The Oromo calendar was developed in 300 BC. Based on lunar-stellar composition, the calendar relies on astronomical observation of the moon in conjunction with seven particular stars of constellations. The Oromo months (based on stars and lunar phases) are Bittottessa (Triangulum), Camsa (Pleiades), and Bufa (Aldebaran).

===New Year's Day===
Enkutatash is the New Year holiday of Ethiopia and Eritrea. It occurs from 11 September – 12 September except for Gregorian leap years. The date correspondence applies from the Gregorian years 1900 to 2099. The Ethiopian calendar has a leap year every four years, without exception, while the Gregorian calendar has a leap year every four years except centennial years not divisible by 400. Thus, the date difference between the two calendars increases by about one day per century (or more precisely, one day per non-quadcentennial century).

===Eras===
Ethiopians and Eritreans follow Incarnation Era starting from Annulation or Incarnation of Jesus on 25 March 9 AD, calculated by Annianus of Alexandria c. 400 AD. Thus, the first civil year began seven months earlier, on 29 August 8 AD. This calendar differs from European calendars due to the adoption of subsequent calculation by Dionysus Exiguus in 525 AD, which placed the Annunciation eight years earlier than had Annianus. This places the Ethiopian calendar about 7–8 years behind the Gregorian calendar, depending on which part of the year is being compared.

In the past, numbering era was widely used in the Aksumite Kingdom.

===Era of the Martyrs===
"Era of the Martyrs", also known as Diocletian Era, is mostly used by Eastern Churches and the Coptic Church, and began on 29 August 284. Three months later then the Gregorian and Julian calendars, the difference between the Era of Martyrs and Anno Domini is 285 (15×19) years, caused in 525 AD. Dionysus Exiguus decided to add 15 Metonic cycles to the existing Diocletian Era (15×19 + 13×19 = 532) to obtain the 532-year medieval Easter cycle, whose first cycle ended with the Era of Martyrs year 247 (13×19), equal to year DXXXI. 532 years is a product of Metonic cycle of 19 years and Solar cycle of 28 days.
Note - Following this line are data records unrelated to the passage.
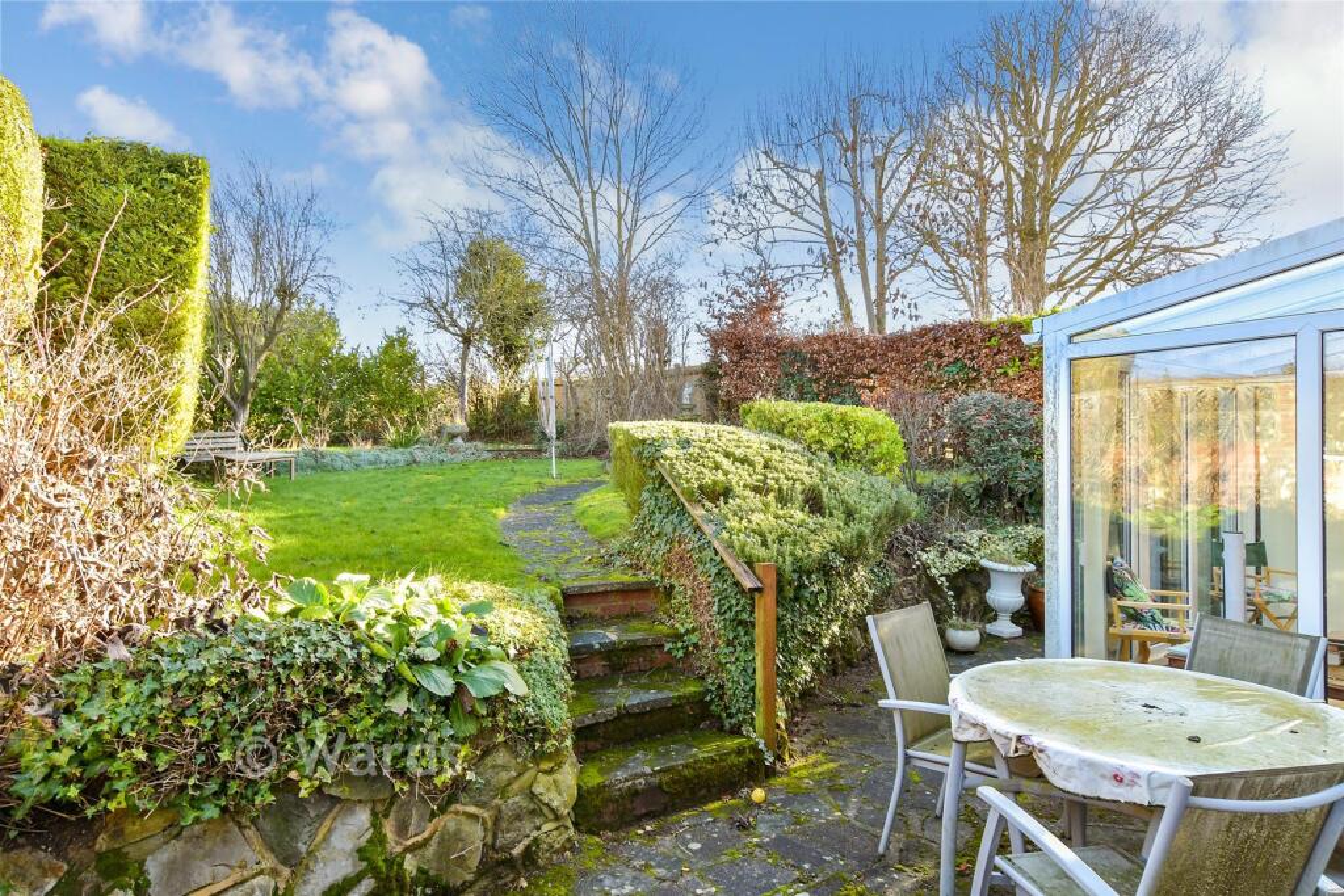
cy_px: 448
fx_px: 560
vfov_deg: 77.3
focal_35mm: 15
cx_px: 672
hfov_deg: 100.4
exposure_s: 1/30
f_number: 8
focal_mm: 10
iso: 160
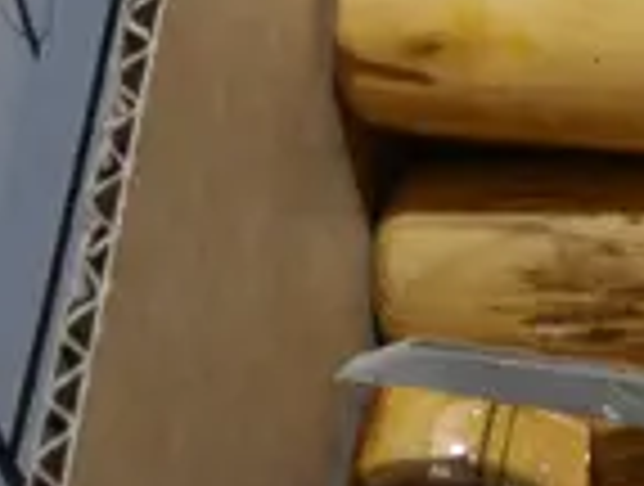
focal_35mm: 286
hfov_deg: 6.6
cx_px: 1509
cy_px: 137
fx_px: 5334
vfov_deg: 5.2
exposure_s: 1/60
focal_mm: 20
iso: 200
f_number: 4.4
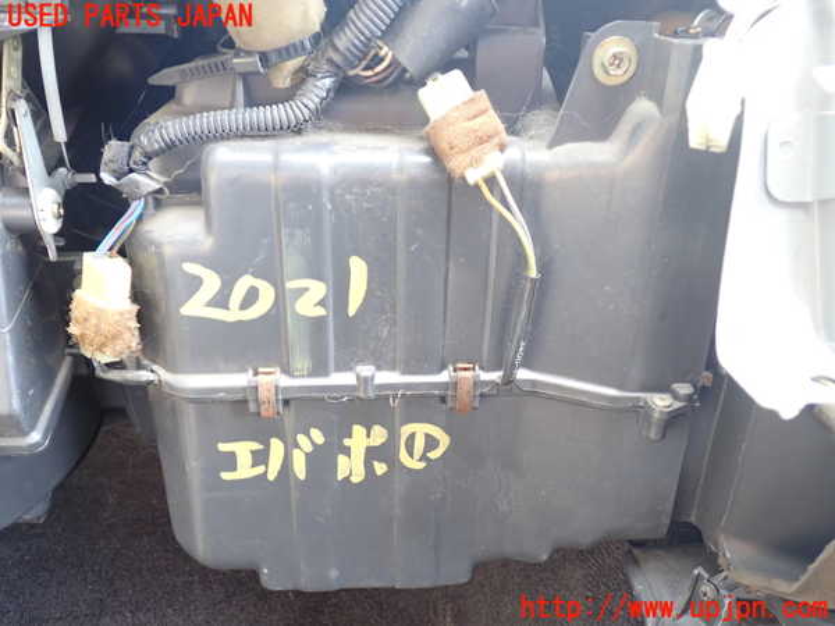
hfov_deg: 60.0
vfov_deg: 46.8
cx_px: 418
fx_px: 724
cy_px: 313
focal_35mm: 30
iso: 200
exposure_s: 1/30
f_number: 2.3
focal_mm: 5.4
===Anno Mundi according to Panodoros===
Around 400 AD, an Alexandrian monk named Panodorus fixed the Alexandria Era, which determines Anno Mundi (the year of world) starting from 29 August 5493 BC. After 6th century, the era was used by Egyptian and Ethiopian chronologists. The twelfth 532-year-cycle of this era began on 29 August 360 AD, which is 76 (4×19) years after the Era of Martyrs.